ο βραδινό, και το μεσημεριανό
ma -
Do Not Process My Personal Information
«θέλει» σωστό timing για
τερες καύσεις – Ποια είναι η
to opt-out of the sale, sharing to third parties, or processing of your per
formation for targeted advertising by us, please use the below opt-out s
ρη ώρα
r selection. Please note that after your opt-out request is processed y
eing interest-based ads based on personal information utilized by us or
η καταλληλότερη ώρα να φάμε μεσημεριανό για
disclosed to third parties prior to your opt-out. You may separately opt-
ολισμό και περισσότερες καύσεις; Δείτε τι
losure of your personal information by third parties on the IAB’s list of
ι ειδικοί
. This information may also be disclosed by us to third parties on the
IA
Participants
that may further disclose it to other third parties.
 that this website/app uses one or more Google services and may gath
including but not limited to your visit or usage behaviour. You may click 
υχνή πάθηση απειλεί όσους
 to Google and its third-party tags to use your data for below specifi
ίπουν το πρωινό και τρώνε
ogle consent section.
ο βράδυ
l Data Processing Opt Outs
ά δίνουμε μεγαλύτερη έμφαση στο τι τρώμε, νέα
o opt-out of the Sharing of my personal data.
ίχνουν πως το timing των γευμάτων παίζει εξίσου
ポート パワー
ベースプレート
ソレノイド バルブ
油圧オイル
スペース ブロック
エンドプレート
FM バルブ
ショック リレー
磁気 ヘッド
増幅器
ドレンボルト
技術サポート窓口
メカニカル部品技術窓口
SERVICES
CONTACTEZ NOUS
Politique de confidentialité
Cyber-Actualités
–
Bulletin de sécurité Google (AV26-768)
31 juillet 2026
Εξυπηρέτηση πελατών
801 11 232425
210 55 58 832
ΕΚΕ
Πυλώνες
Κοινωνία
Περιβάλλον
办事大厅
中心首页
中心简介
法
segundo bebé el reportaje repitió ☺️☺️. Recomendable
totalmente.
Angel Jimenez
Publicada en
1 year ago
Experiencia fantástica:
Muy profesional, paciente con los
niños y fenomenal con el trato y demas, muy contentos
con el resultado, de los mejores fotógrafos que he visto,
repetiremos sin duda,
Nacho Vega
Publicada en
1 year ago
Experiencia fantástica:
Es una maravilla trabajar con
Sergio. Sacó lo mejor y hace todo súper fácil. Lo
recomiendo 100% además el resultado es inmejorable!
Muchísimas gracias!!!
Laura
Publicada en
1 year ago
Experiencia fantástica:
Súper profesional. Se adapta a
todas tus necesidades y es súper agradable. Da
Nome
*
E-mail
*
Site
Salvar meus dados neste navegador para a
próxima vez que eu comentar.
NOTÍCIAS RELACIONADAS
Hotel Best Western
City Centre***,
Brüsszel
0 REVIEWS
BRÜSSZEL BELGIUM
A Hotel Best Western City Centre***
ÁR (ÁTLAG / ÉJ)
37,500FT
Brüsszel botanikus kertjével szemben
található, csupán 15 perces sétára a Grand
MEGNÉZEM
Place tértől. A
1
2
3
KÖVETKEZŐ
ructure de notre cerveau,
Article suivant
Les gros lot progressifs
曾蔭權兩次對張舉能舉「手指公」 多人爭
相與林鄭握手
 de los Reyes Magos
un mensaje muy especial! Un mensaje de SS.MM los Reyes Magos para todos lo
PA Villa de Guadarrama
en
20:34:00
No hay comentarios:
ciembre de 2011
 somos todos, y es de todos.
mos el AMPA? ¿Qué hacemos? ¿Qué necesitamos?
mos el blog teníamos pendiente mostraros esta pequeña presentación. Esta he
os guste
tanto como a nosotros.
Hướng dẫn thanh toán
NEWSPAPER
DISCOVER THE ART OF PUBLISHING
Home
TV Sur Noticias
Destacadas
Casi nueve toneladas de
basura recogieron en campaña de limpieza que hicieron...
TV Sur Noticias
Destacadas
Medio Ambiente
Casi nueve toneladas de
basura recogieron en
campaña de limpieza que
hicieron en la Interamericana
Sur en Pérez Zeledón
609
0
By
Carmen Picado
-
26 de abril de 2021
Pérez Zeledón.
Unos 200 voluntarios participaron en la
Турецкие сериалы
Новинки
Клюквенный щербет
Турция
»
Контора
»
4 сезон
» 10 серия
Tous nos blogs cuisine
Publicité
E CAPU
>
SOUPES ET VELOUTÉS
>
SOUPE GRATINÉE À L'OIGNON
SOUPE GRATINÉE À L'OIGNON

## Task statement
Using the listing above, show each line holding the string "campaña".

## Answer section
basura recogieron en campaña de limpieza que hicieron...
campaña de limpieza que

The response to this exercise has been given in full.